Stephen HOBBS (b. 1972)
BIOGRAPHY
Steven Hobbs graduated from Wits University with BAFA in 1994. Since 1994, Johannesburg has served as a critical reference for his artistic and curatorial insights into the apartheid city turned African city.
Hobbs was the curator of the Market Theatre Galleries, Johannesburg (1994 – 2000), and Co-Director of the purpose-built Gallery Premises at the Joburg Theatre (2004 – 2008).
Since 2001, he has co-directed the artist collaborative and public art consultancy, The Trinity Session. From 2002 onwards, The Trinity Session provided curation and coordination services for various urban regenerative public art programmes for the City of Johannesburg, Durban and Port Elizabeth (now Gqerberha). And from 2004 onwards, Hobbs co-produced a range of multi-media urban and digital network-focused projects with Marcus Neustetter, under the collaborative name Hobbs/Neustetter.
In 2017, Hobbs joined the Graduate School of Architecture at the University of Johannesburg, as Unit Leader and resident critic.
He has a particular interest in the impact of defensive urban planning and architecture on the behavioural aspects of city and society.
Dazzle camouflage has been a key trope in his practice for many years – a zebra-like pattern used on gunships in the early 1900s to fragment the visual field of enemy sites in combat situations. Although dazzle patterning became obsolete after World War I, Hobbs has mined the potential that such visual deception presents for aesthetic reflection on dystopian urban environments.
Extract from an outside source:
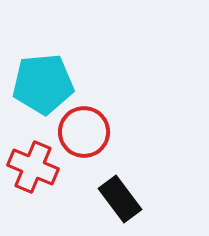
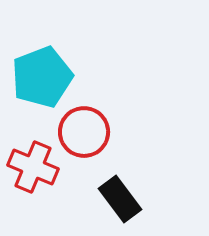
cyan pentagon: moved 1 px left, 7 px up; rotated 16 degrees counterclockwise
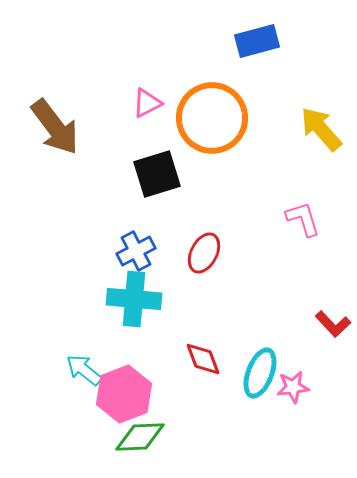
Hobbs is committed to, in his words, ‘constantly exploring the intersections of positive and negative space with a variety of experimental objects and tectonic moves’, be it in the corridors and buildings of Johannesburg, World War I and World War II theatres of war, myriad hospital interiors, or construction sites.
During his stay in the Republic of Ireland (2019 – 2021), he began to activate a new making trajectory influenced by a three-year-long research project resulting in his Permanent Culture exhibition in Cape Town and Johannesburg in 2015.
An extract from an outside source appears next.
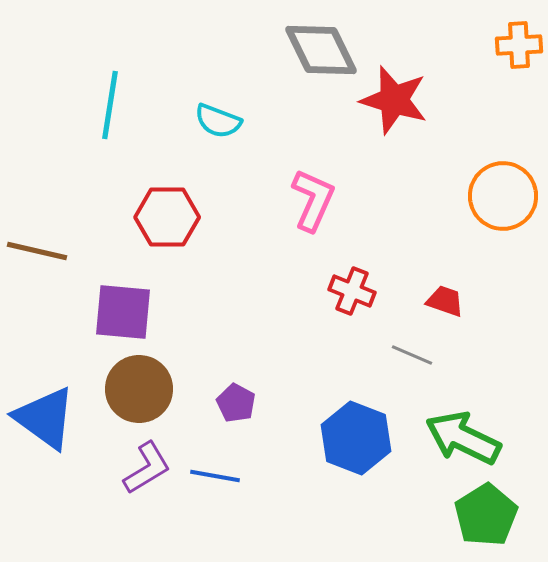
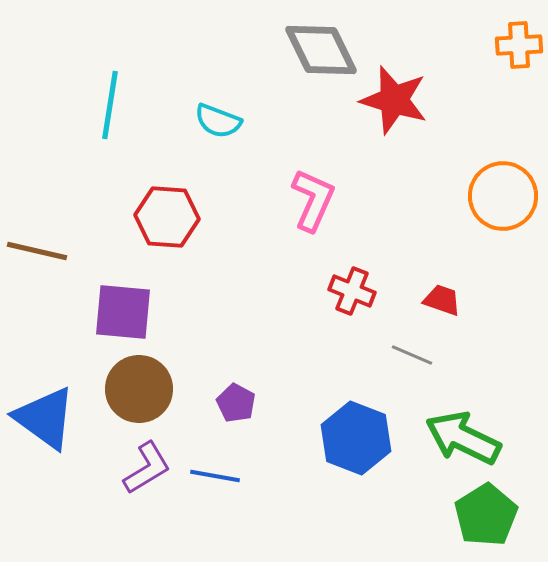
red hexagon: rotated 4 degrees clockwise
red trapezoid: moved 3 px left, 1 px up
The exhibition text accompanying Man Shouting in the Distance, his 2024 solo exhibition at the Wits Art Museum, reads:
City planning, structural engineering, orthopaedic surgery, artistic deception in the battlefield and contingent building technologies have provided lenses for an artmaking practice concerned with visual and material equivalents for defensiveness, congestion, precarity, entropy, and death. These concepts are explored through video, printmaking, bookmaking, assemblage and sculpture.
Hobbs’s sustained relationship with David Krut Projects has broadened his artistic repertoire through printmaking, book making and publishing. In addition, David Krut Projects New York has produced a variety of his talks, presentations and workshops in numerous universities and institutions throughout the United States.